AUFGABE A
Gib aus dem Textauszug zu RED ROCKET die Passage von "RED ROCKET ist" bis "Publikum direkt an." wortgetreu aus.
AUFGABE B
Erläutere anhand des Textauszugs zu RED ROCKET in ein bis drei Sätzen, warum die geringe Begeisterung über seine Rückkehr Mikey nicht beeindruckt.
AUFGABE C
Übersetze den Satz "Und Sean Baker lässt uns auch nicht hinter die Fassade seiner anderen Figuren sehen." aus dem Textauszug zu RED ROCKET ins Englische.

Was genau in Los Angeles passiert ist, erfahren wir nicht. Aber Mikey kommt nach Texas City und steht unerwartet vor der Tür seiner noch-Ehefrau Lexi. Sie war bereits einige Jahre früher aus L.A. zurückgekehrt, wo sie sich mit Mikey als Paar vor der Kamera präsentiert hatte. Die allgemeine Begeisterung über die Rückkehr des heruntergekommenen und mittellosen Mikey hält sich in Grenzen. Das beeindruckt den ständig optimistischen Schmarotzer aber keineswegs, weil er an sich glaubt, und die ihm entgegengebrachte Abneigung gar nicht wahr haben will.
RED ROCKET ist gleichzeitig eindringliche Milieustudie, wie beeindruckendes Portrait eines glücklosen Glücksjägers. Aber von bedrückender Atmosphäre und finsteren Momenten ist der Film weit entfernt. Er ist sogar zum Teil schreiend komisch, und dennoch keine Komödie. Es ist einer jener Filme bei denen man schnell merkt, dass er nur wegen des innigen Verständnisses zwischen Darsteller und Regisseur erfolgreich ist. Wenn der rastlose Charakter von Mikey auf andere einredet, spricht er auch uns im Publikum direkt an.
Wir durchschauen ihn. Alle anderen auf der Leinwand sind mit Charakteren wie Mikey lange vertraut. Aber wir erkennen ihn nur als Schwätzer und Nassauer, nicht aber in seinen Zielen. Und Sean Baker lässt uns auch nicht hinter die Fassade seiner anderen Figuren sehen. So gewinnt RED ROCKET eine ungemein spannende Atmosphäre, verweigert sich aber aller Plattitüden von künstlich gestalteten Gewalt- oder Gefahrensituationen die dem Raum von Sozialhilfeempfängern zwecks emotionaler Schauwerte gerne angedichtet werden.

AUSGANGSMATERIAL
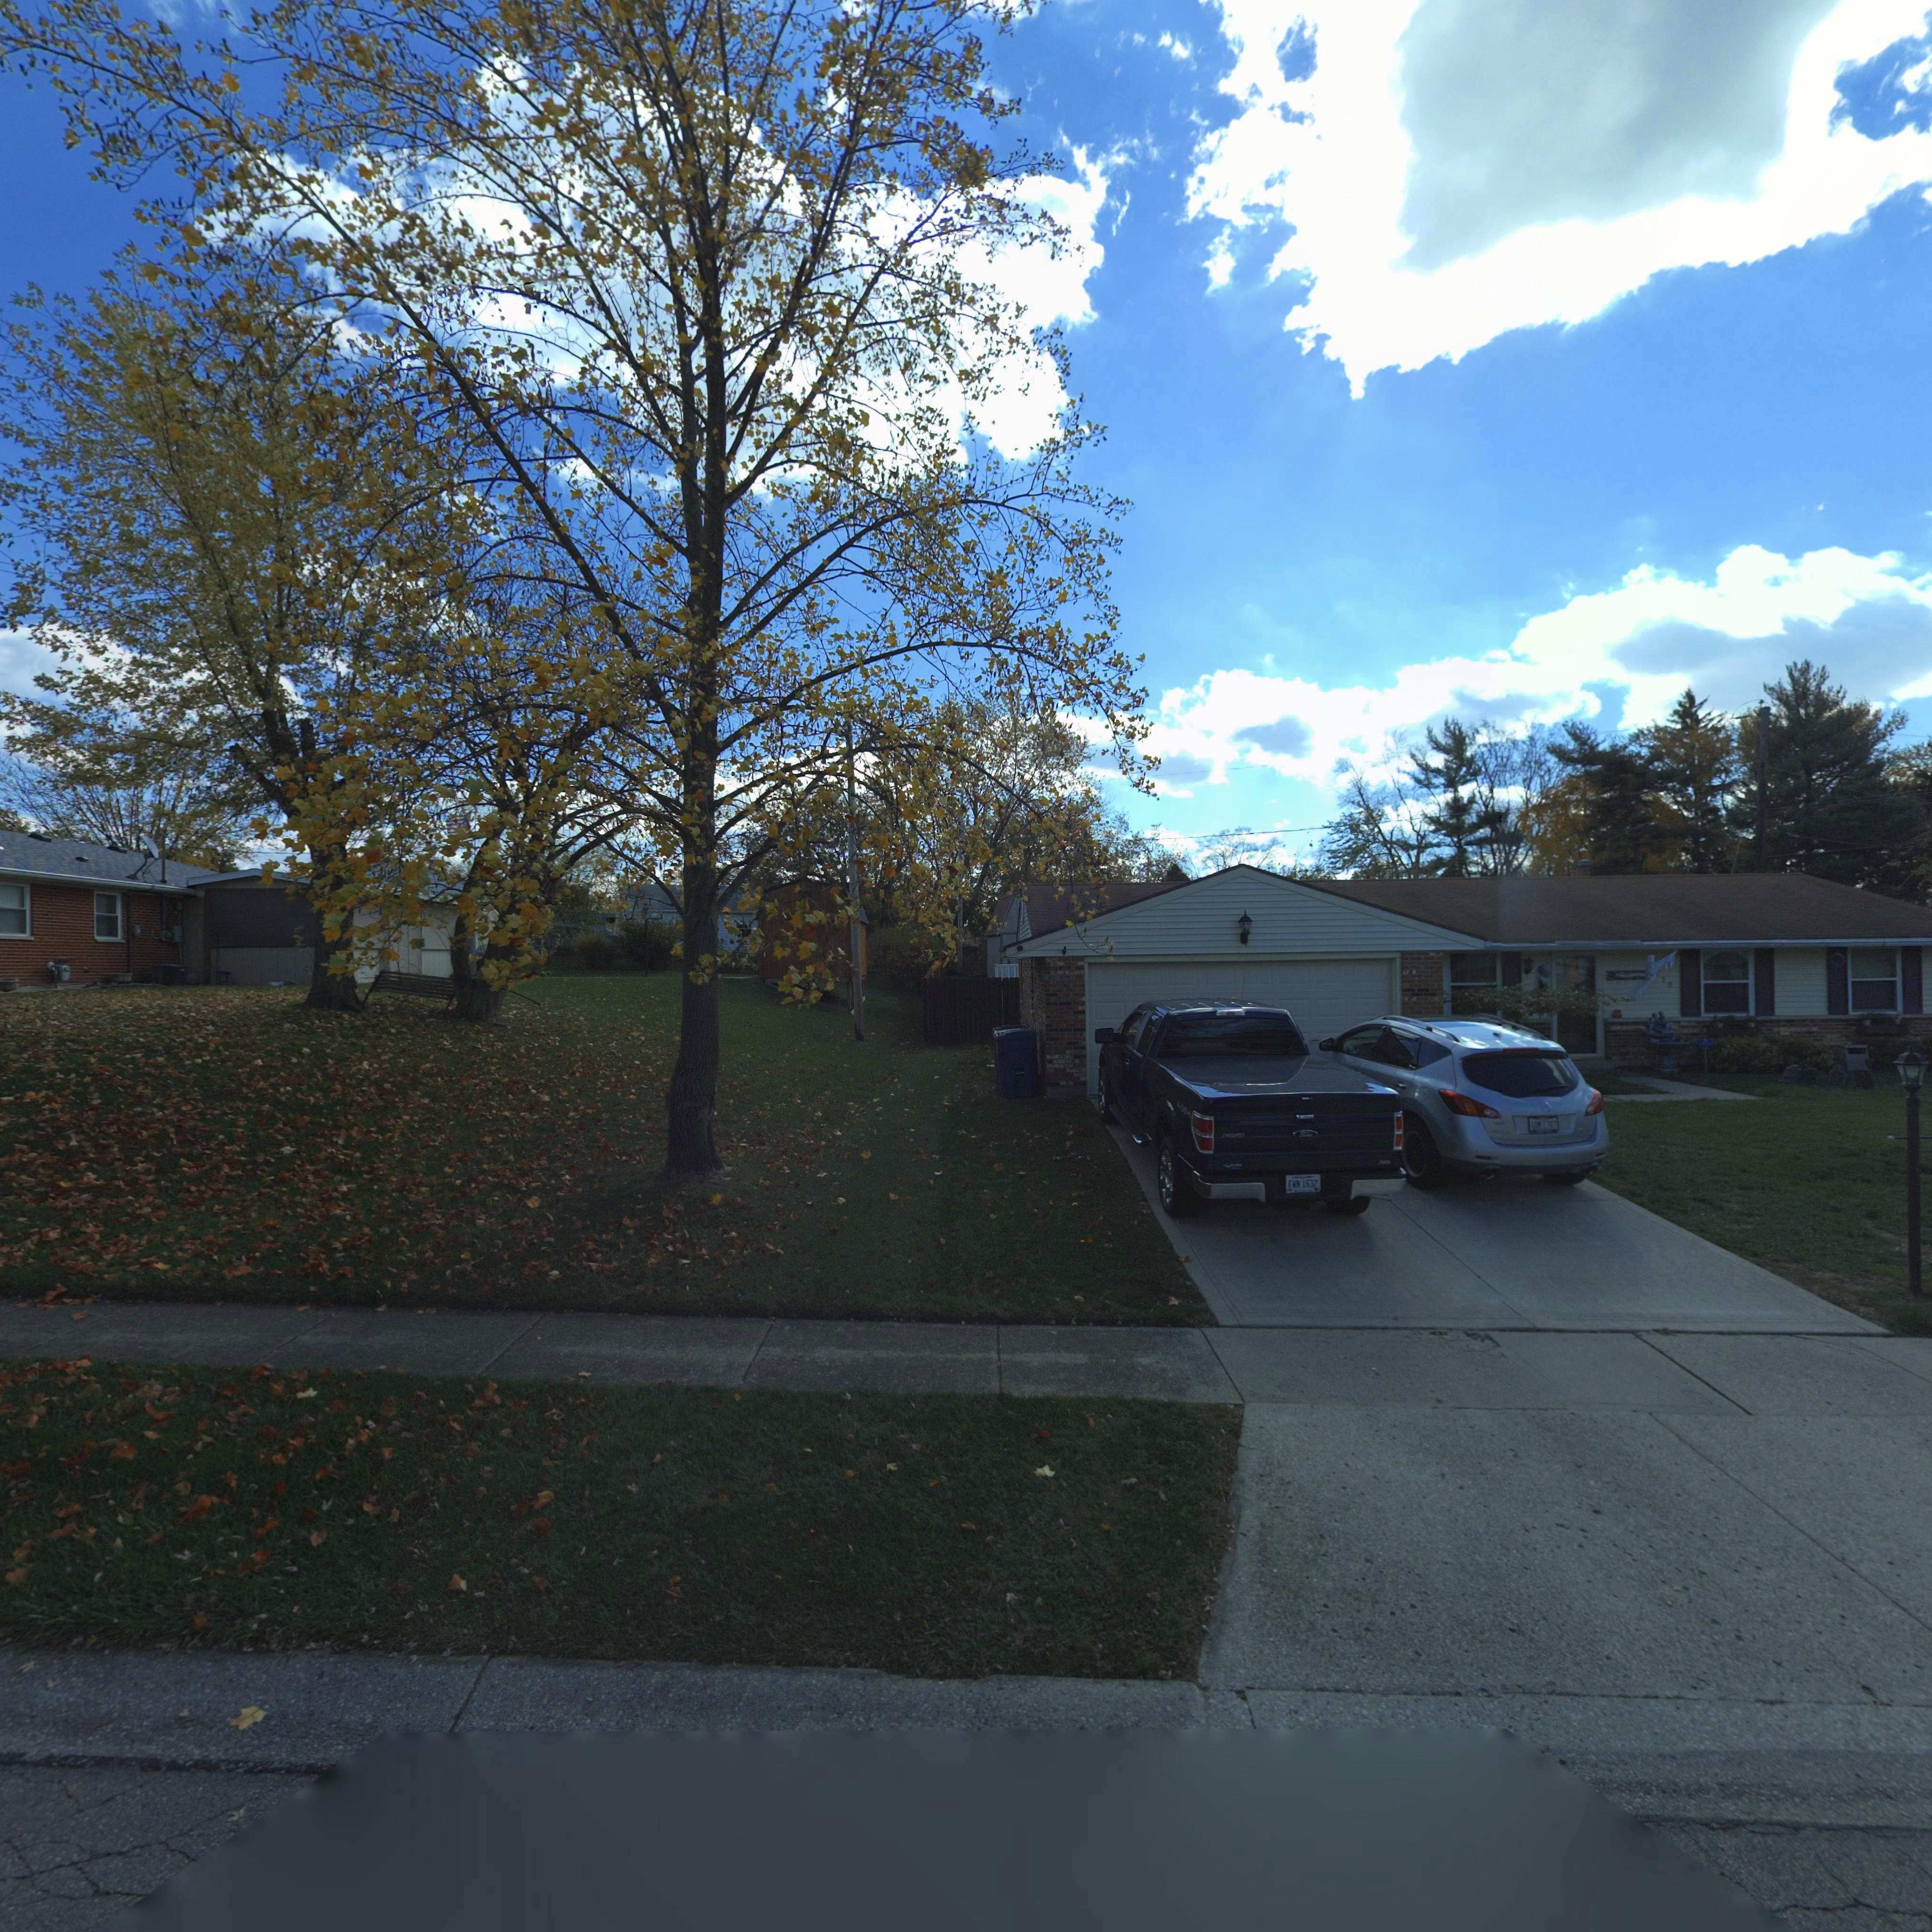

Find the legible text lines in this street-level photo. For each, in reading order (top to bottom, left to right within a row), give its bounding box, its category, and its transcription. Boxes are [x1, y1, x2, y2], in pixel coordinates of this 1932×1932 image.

LÖSUNG A
RED ROCKET ist gleichzeitig eindringliche Milieustudie, wie beeindruckendes Portrait eines glücklosen Glücksjägers. Aber von bedrückender Atmosphäre und finsteren Momenten ist der Film weit entfernt. Er ist sogar zum Teil schreiend komisch, und dennoch keine Komödie. Es ist einer jener Filme bei denen man schnell merkt, dass er nur wegen des innigen Verständnisses zwischen Darsteller und Regisseur erfolgreich ist. Wenn der rastlose Charakter von Mikey auf andere einredet, spricht er auch uns im Publikum direkt an.

LÖSUNG B
Die verhaltene Aufnahme beeindruckt Mikey nicht, weil er an sich glaubt. Außerdem will er die Abneigung, die ihm entgegengebracht wird, gar nicht wahrhaben.

LÖSUNG C
And Sean Baker doesn't let us see behind the facade of his other characters either.